Why couldn't my mother
know that I was scared?
Why couldn't God
hear my prayers?
Childish thoughts
left hanging in the air
The blame and shame
I took on as my own
and now that I am grown,
the anger tries to hide
behind the shadow of a little girl
and I took it out on her
I just wanted her to die

Angela Minard 2009©

Tuesday, February 3, 2009

The Path Forward

The next path down the long and winding road. Pictures, Images and Photos

Every day I wake up with a sense of fear and dread, but I can't really pin down any reasons for why I feel this way. In fact I have many feelings that I seem unable to explain. On Saturday, I was feeling so sad, and then out of the blue came feelings of agitation and anger which I ended up taking out on some dishes that I was washing. These feelings come bubbling up to the surface and then I'm not sure what to do with them. The anger confuses me because it has no direction in which to go, and I don't want to take it out on my family, so I end up turning it inward. Maybe I just need a sturdy punching bag and some boxing gloves! Each day that I get through is a victory at this point.

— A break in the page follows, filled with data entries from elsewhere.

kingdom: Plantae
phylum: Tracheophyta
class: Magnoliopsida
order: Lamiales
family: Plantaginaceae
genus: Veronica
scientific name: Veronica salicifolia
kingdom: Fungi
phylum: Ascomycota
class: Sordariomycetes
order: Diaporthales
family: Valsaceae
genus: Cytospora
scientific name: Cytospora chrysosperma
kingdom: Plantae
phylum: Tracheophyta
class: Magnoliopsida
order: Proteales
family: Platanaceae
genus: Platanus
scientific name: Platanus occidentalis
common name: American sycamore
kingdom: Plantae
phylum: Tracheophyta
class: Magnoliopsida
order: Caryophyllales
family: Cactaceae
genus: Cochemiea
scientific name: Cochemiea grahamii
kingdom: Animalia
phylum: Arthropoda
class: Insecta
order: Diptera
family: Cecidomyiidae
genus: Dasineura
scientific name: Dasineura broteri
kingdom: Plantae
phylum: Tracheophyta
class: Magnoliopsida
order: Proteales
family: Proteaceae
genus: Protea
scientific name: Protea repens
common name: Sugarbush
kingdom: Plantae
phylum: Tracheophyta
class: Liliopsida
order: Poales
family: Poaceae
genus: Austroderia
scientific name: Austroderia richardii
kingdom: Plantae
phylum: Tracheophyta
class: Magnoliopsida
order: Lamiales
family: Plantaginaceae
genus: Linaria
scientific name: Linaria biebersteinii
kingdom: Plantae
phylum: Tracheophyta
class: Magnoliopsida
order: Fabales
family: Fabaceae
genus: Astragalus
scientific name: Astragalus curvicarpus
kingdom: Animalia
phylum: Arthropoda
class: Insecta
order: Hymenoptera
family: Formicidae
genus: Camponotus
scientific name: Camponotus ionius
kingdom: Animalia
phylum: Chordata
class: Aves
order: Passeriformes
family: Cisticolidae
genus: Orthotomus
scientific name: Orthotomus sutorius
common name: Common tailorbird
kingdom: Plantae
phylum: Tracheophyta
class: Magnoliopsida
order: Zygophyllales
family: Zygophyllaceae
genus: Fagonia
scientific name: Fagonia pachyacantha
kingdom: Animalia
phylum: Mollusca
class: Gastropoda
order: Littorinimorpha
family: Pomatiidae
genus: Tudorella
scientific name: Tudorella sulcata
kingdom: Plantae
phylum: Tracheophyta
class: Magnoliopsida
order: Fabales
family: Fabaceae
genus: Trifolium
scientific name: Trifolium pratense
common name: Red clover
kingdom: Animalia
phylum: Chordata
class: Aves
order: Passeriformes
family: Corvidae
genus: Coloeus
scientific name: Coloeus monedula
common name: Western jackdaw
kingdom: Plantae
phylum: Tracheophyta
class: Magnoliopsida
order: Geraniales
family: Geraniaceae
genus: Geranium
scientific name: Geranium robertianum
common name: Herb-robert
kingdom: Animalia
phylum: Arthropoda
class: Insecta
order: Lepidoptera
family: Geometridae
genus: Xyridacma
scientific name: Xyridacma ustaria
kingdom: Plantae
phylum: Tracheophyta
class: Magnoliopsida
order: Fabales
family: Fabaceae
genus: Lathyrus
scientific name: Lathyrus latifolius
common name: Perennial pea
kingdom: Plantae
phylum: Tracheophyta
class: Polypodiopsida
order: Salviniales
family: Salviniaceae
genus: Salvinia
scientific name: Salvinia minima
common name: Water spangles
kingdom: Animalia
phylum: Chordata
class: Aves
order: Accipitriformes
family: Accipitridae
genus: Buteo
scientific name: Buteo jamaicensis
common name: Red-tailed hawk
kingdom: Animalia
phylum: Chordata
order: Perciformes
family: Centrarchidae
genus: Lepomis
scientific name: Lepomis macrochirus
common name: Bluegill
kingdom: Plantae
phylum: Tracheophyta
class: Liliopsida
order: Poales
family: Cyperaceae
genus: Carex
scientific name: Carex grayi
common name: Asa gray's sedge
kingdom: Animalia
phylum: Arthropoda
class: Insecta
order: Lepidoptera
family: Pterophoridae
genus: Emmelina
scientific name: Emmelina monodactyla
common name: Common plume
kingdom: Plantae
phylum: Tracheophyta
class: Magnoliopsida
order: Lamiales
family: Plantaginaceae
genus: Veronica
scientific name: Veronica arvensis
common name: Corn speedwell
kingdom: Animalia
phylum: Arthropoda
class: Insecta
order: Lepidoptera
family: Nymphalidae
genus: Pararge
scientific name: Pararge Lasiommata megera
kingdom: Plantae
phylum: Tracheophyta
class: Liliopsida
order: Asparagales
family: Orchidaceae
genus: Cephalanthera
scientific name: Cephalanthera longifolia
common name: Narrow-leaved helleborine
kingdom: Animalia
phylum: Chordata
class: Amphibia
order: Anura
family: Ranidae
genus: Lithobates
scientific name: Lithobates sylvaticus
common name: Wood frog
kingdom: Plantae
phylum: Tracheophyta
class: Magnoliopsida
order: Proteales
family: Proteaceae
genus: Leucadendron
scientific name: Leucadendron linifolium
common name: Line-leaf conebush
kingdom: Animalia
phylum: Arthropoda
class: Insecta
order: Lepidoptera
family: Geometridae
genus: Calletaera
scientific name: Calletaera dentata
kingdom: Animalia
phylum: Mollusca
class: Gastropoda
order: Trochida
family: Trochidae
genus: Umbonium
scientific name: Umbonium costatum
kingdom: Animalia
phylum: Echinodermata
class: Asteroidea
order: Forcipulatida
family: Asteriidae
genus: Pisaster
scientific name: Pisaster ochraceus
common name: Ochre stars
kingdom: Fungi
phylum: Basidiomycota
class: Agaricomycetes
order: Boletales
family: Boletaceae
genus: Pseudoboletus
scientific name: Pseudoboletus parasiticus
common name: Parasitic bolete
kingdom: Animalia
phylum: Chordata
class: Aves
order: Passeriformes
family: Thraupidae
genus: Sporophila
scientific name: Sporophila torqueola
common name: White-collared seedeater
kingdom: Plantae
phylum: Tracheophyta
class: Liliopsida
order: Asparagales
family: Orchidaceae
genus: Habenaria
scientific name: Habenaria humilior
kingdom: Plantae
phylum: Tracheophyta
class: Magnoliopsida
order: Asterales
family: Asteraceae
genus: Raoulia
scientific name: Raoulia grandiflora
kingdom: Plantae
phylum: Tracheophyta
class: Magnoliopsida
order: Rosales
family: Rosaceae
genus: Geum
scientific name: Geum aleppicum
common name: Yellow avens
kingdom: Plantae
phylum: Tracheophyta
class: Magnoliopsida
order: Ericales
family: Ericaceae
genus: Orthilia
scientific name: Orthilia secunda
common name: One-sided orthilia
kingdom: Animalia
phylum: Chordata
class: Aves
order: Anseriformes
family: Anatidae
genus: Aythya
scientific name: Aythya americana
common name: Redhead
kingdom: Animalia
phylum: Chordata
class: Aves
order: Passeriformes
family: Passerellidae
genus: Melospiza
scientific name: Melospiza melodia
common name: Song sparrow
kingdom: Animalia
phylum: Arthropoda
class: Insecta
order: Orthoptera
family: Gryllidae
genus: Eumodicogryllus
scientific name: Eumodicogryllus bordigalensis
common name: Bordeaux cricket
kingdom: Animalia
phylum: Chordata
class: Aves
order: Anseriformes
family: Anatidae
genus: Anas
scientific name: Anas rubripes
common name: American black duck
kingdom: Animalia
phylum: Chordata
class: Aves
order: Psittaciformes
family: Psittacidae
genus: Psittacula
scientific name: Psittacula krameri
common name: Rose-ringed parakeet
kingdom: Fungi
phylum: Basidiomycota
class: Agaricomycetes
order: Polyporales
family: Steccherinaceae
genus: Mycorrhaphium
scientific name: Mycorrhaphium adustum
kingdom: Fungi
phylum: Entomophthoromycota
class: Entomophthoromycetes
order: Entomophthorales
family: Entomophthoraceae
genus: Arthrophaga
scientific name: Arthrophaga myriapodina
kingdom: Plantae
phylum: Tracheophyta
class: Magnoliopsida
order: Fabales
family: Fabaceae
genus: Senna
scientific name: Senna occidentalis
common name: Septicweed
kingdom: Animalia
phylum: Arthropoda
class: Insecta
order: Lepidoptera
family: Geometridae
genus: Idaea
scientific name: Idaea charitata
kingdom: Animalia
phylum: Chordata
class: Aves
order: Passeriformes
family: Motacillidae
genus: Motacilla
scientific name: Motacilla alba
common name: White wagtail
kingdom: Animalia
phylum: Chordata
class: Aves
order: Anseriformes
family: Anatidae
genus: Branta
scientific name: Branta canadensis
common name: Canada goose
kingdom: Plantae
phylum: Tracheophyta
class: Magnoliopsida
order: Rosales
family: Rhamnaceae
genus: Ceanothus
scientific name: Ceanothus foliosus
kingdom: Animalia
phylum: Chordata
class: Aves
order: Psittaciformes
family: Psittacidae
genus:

The thoughts of self harm are still there, but I'm able to push them down by thinking of my children and those I love. They are what keep me going right now. What scares me is the fact that my suicide attempt was impulsive and brought on by fear and panic. Yes, I had those thoughts before my attempt, but I never believed that I could actually ever carry those thoughts into action. Maybe that is where the sense of fear and dread come from. I'm afraid that I don't know how to live. I'm trying though. I'm trying to eat, although it has been difficult because I don't have an appetite at all. I'm also trying to get regular exercise because I know that it does help with the depression. My psychiatrist changed my meds, so now along with the Abilify, I'm also taking Lamictal, which is used as a mood stabilizer in treating bipolar disorder. It is supposed to help with the depression, so I'm really hoping that it does. I'm not worked up to a therapeutic dose yet, so it is hard to know if it is going to help. Work has been okay. My concentration and focus aren't all there, but it does seem greatly improved compared to last week, which actually seems like a blur to me now. My brother sent me a card yesterday, and in it, he wrote, "Sometimes you have to take one step backwards so you can see the path that goes forward." So, I will keep moving forward, even if it is only one baby step at a time.